We can re-write the identity as
$$\sum_{q=0}^{N-1} (-1)^{q+1} {N\choose q} {N-q+K-1\choose K} = 0.$$
Equivalently (divide by $-1$),
$$\sum_{q=0}^{N-1} (-1)^q {N\choose q}
{N-q+K-1\choose N-1-q}
\\ = \sum_{q=0}^{N-1} (-1)^q {N\choose q}
[z^{N-1-q}] (1+z)^{N-q+K-1}
\\ = [z^{N-1}] (1+z)^{N+K-1}
\sum_{q=0}^{N-1} (-1)^q {N\choose q}
z^q (1+z)^{-q}.$$
Now we may add in the term for $q=N$ because it does not contribute to
the coefficient extractor:
$$[z^{N-1}] (1+z)^{N+K-1}
\sum_{q=0}^{N} (-1)^q {N\choose q}
z^q (1+z)^{-q}
\\ = [z^{N-1}] (1+z)^{N+K-1}
\left(1-\frac{z}{1+z}\right)^N
\\ = [z^{N-1}] (1+z)^{K-1}.$$
This is zero by inspection when $N\gt K$ as claimed. We obtain
${K-1\choose N-1}$ when $N\le K.$
Remark.
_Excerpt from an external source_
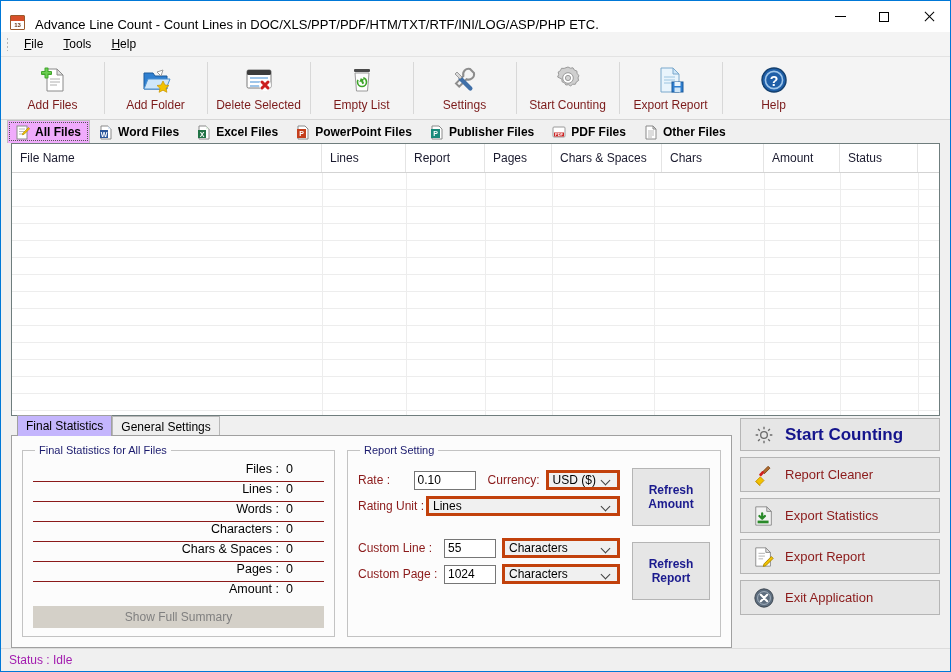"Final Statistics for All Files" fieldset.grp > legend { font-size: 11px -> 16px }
If an inverse binomial is insisted upon we may start
from
$$\sum_{q=0}^{N-1} (-1)^q {N\choose q} {N-q+K-1\choose K}
\\ = \sum_{q=0}^{N-1} (-1)^q {N\choose q}
[z^{N-1-q}] \frac{1}{(1-z)^{K+1}}
\\ = [z^{N-1}] \frac{1}{(1-z)^{K+1}}
\sum_{q=0}^{N-1} (-1)^q {N\choose q} z^q.$$
Same action of the coefficient extractor as before:
$$[z^{N-1}] \frac{1}{(1-z)^{K+1}}
\sum_{q=0}^{N} (-1)^q {N\choose q} z^q
= [z^{N-1}] \frac{1}{(1-z)^{K+1}} (1-z)^N
\\ = [z^{N-1}] \frac{1}{(1-z)^{K-N+1}}.$$
Now when $N\gt K$ this becomes $[z^{N-1}] (1-z)^{N-K-1}$ which is zero
by inspection. With $N\le K$ we find ${N-1+K-N\choose K-N} =
{K-1\choose K-N} = {K-1\choose N-1}$ in agreement with the previous
result. We suppose in both versions that $N,K\ge 1.$